Efforts at computer translation reached a turning point in the 1990s as scientists gradually abandoned trying to program computers with the rules of grammar and diction in favor of a statistical approach. Computer scientists like David Chiang of the Information Sciences Institute at USC say they have made great progress in having computers look at millions of sentences and their translations, using powerful statistical models to allow computers to infer the rules of grammar -- an application of artificial intelligence that mimics the human mind.

Still, computer scientists note that informal speech and text -- laden with jargon, localized expressions, inconsistent grammar, and the "ums" and "aahs" that pepper everyday conversation -- is among the most difficult problems in machine translation and speech recognition. Indeed, when Twitter announced a "Twitter Translation Center" on Monday, it said it would rely on humans to translate the site into less commonly spoken local languages.
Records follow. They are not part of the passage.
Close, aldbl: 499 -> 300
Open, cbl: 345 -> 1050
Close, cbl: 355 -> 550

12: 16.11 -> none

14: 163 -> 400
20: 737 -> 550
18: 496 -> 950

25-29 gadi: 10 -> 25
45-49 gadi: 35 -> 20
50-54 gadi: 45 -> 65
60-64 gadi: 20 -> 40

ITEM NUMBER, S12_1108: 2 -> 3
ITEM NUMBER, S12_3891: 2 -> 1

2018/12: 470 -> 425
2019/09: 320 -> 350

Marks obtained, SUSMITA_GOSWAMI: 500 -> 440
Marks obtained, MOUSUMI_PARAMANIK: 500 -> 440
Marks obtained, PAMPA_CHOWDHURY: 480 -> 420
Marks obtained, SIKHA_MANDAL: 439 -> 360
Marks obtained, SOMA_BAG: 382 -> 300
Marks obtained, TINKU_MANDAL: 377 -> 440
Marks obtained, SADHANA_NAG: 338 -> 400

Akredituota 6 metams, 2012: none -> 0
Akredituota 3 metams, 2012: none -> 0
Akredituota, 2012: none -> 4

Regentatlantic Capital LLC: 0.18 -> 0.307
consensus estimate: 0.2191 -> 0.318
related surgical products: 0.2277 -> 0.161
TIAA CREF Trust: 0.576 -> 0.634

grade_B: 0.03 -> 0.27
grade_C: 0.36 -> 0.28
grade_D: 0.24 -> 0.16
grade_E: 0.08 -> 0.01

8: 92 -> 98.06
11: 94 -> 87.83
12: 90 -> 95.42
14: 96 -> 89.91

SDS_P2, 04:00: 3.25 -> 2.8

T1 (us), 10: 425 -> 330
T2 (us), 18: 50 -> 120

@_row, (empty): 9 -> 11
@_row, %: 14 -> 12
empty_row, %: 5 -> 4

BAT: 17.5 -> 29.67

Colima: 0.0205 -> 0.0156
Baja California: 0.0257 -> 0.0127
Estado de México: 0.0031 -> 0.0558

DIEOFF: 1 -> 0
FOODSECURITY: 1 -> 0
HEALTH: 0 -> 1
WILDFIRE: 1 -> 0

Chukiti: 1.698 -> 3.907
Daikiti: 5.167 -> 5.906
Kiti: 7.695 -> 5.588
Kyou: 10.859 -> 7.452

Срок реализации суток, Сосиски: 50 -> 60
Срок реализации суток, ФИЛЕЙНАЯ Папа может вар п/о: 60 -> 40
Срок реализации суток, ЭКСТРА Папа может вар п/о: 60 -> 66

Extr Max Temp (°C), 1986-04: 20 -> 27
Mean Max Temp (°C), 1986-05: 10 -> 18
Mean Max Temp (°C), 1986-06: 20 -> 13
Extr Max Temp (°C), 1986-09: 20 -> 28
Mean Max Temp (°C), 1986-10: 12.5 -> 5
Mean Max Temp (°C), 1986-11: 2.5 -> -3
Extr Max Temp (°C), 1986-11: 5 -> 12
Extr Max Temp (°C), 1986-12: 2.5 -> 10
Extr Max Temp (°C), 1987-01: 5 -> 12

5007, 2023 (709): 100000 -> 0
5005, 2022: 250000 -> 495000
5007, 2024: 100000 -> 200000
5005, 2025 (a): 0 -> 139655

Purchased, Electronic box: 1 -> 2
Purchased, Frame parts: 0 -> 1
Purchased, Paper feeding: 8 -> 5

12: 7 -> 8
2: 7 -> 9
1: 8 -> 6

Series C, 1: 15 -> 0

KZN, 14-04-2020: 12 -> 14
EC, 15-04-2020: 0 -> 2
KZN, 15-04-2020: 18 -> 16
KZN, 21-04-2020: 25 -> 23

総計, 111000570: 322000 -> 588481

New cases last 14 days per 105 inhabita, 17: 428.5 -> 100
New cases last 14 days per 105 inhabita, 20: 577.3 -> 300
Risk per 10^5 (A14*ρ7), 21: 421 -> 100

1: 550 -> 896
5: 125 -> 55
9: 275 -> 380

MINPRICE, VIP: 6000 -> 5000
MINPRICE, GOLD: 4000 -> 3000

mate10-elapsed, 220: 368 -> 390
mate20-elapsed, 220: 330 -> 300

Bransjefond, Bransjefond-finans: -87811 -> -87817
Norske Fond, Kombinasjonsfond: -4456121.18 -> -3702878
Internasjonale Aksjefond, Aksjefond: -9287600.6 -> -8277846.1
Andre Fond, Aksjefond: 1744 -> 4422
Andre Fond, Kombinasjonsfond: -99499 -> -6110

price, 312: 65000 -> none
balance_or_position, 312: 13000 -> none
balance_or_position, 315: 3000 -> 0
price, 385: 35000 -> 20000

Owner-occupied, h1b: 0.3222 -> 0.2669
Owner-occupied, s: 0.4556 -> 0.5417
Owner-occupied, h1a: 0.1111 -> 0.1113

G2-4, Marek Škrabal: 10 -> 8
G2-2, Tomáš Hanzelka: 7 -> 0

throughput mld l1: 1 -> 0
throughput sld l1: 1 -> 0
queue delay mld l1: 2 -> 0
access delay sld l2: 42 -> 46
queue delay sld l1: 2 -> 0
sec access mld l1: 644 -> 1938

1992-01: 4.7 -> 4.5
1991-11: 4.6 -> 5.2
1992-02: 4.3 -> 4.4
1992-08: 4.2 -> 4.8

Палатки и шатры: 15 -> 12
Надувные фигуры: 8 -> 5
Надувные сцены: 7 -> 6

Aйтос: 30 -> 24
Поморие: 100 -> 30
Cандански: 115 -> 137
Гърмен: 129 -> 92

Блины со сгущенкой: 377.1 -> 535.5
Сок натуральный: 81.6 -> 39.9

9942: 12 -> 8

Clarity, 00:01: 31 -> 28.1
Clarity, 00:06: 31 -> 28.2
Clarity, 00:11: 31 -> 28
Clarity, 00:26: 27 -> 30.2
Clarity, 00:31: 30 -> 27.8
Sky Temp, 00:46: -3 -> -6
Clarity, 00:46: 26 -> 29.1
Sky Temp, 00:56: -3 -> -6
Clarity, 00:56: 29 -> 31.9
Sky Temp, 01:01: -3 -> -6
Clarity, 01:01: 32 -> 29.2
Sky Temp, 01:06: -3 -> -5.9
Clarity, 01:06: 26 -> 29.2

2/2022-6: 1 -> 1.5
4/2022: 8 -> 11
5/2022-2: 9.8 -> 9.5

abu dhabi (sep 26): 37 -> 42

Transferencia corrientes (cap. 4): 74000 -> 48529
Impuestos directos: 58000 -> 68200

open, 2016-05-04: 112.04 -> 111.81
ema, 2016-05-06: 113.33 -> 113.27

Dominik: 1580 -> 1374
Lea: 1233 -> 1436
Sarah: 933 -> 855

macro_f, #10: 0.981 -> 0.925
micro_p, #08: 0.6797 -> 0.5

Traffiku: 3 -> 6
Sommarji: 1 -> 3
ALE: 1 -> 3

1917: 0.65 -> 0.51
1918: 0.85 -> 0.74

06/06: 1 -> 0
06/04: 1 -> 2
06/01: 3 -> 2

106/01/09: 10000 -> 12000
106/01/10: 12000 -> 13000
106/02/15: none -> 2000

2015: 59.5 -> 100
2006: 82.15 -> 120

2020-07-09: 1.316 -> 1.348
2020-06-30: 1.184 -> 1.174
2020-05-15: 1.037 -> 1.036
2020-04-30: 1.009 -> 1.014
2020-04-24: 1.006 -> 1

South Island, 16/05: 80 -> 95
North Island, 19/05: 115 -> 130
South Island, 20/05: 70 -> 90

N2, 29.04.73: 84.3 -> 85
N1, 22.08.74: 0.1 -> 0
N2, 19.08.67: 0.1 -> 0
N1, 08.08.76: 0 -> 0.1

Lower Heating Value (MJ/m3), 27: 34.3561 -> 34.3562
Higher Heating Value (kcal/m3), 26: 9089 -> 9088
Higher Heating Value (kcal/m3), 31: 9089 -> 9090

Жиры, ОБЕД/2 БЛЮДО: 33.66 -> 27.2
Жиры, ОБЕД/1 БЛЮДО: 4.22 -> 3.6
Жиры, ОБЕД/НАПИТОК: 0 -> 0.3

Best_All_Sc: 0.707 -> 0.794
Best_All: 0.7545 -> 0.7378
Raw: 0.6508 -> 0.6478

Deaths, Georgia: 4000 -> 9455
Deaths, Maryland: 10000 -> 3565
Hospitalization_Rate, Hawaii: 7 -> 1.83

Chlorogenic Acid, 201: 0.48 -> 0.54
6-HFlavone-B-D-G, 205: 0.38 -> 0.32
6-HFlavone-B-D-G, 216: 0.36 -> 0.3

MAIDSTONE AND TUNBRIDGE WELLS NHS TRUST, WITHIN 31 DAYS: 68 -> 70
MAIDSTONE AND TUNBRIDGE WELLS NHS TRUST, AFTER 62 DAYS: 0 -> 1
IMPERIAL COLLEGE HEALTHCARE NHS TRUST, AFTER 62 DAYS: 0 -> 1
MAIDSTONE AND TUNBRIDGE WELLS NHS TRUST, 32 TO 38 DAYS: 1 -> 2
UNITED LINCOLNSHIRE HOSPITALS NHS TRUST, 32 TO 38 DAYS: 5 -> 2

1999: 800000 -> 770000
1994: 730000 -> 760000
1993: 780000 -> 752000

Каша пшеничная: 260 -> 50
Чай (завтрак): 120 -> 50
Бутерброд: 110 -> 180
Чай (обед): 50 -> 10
"We've found that the quality is higher when humans translate," said Carolyn Penner, a Twitter spokeswoman. Even Ortsbo plans to use humans to translate common expressions like "your neck of the woods," that can be nonsensical if a machine translates them literally.

Chiang called the Google app "impressive," but said it also shows the limitations of machine translation.
"If I'm traveling to a foreign country, and I want to be able to ask, 'Where is the bathroom?' I'm pretty confident this app can do this," Chiang said. "But if I want to negotiate a business deal, I think we probably have some way to go."

Och joined Google in 2004 after a personal recruiting call from co-founder Larry Page, who assured the scientist that linguistic translation was central to Google's mission "to organize the world's information." But despite the advances Google and others have made in machine translation, Och believes there will be a role for human translators for the foreseeable future.

Machine translation "opens up possibilities that we've never thought of before," he said. "There will be more need for (human) translators, just because it's encouraging people to do things across the language barrier."